===== TEXT EXCERPT =====

# Can venture capital shareholding improve M&A performance? An empirical study based on Chinese GEM-listed companies

**Authors:** Kun Chao, Meijia Wang, Yanyong Hu, Shixue Wang, Juan E. Trinidad-Segovia, Juan E. Trinidad-Segovia, Juan E. Trinidad-Segovia

PMC · DOI: 10.1371/journal.pone.0308932 · PLOS ONE · 2024-08-15

## TL;DR

This study examines how venture capital shareholding affects the M&A performance of Chinese GEM-listed companies, finding that it improves short-term outcomes but not long-term ones.

## Contribution

The paper systematically elucidates the mechanism and impact of venture capital shareholding on M&A performance in GEM-listed companies.

## Key findings

- Venture capital shareholding significantly improves short-term M&A performance of GEM-listed companies.
- Long-term M&A performance is not significantly correlated with venture capital shareholding ratio.
- Joint investment by venture capital improves short-term M&A performance but not long-term outcomes.

===== ROWS =====

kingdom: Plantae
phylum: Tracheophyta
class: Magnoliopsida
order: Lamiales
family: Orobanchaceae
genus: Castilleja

=====
===== ROWS =====

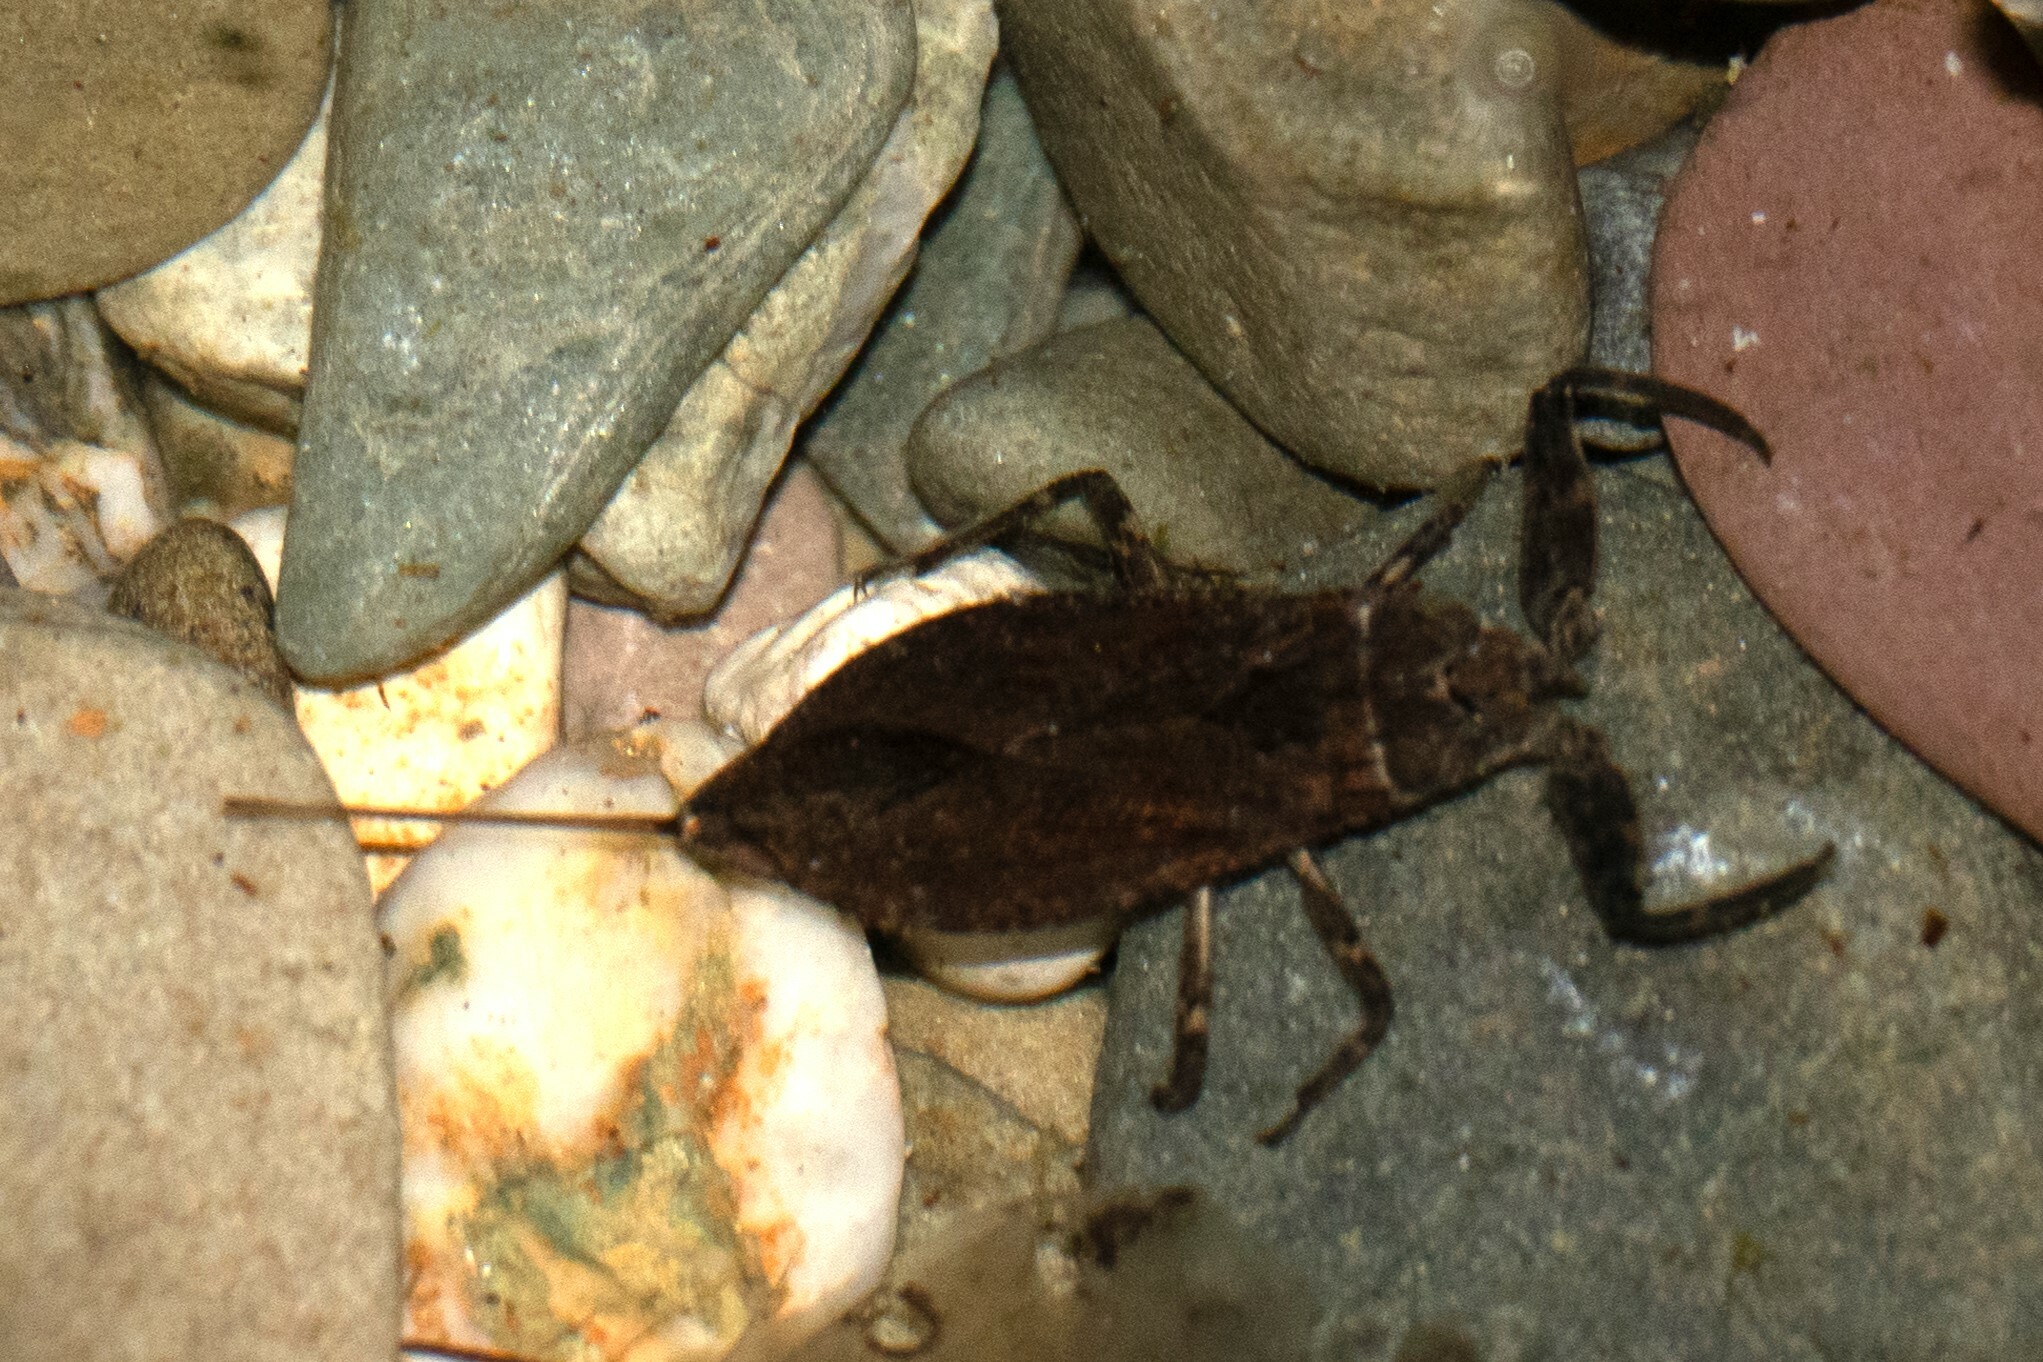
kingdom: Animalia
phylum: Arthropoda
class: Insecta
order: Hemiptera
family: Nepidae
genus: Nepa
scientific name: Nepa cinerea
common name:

=====

> **SHORT EXERCISE 1**
Reproduce the section of the venture capital study summary starting at "- Long-term M&A" and ending at "not long-term outcomes.".
> **SHORT EXERCISE 2**
Translate this sentence from the venture capital study summary into French: "The paper systematically elucidates the mechanism and impact of venture capital shareholding on M&A performance in GEM-listed companies."
> **SHORT EXERCISE 3**
Extend the summary of the venture capital and M&A study, picking up after its last key finding.

> **EXPECTED OUTPUT 1**
- Long-term M&A performance is not significantly correlated with venture capital shareholding ratio.
- Joint investment by venture capital improves short-term M&A performance but not long-term outcomes.

> **EXPECTED OUTPUT 2**
L'article élucide de manière systématique le mécanisme et l'incidence de la participation du capital-risque sur la performance des fusions et acquisitions des sociétés cotées au GEM.

> **EXPECTED OUTPUT 3**
## Abstract

Existing studies have explored the impact of venture capital shareholding on the GEM-listed companies before and after listing from multiple perspectives. However, there has been limited research on the influence of venture capital shareholding on these companies’ mergers and acquisitions(M&A) activities and performance. Additionally, two conflicting research findings have been presented in limited relevant studies. In order to clarify the mechanism by which venture capital shareholding affects M&A activities and performance of GEM-listed companies and verify existing research conclusions, this paper takes 468 M&A events completed by the acquirer of China’s GEM-listed companies between 2014 and 2016 as samples to explore venture capital shareholding’s effects on the M&A performance of GEM-listed enterprises. The empirical findings demonstrate that GEM-listed enterprises with venture capital shareholding perform significantly better in terms of short-term and long-term M&A performance than those without; with the increase in venture capital shareholding ratio, the short-term M&A performance of GEM-listed enterprises has remarkably improved, but the long-term M&A performance does not show obvious correlation; joint investment of venture capital can significantly improve the short-term M&A performance of GEM-listed enterprises, but it has no substantial influence on long-term M&A performance. Based on further analysis of the empirical study, it is concluded that the common one-share ownership structure of GEM-listed enterprises is not conducive to the play of the monitoring function of venture capital, and the insufficient incentives and free-riding thinking also weaken the motivation and input of some venture capital shareholders to provide value-added services. This study systematically elucidates the mechanism and impact of venture capital shareholding on the M&A performance of GEM-listed companies, addressing the shortcomings in existing research. It is conducive for GEM-listed companies to gain a rational understanding and effectively leverage the active role of venture capital shareholders in M&A activities.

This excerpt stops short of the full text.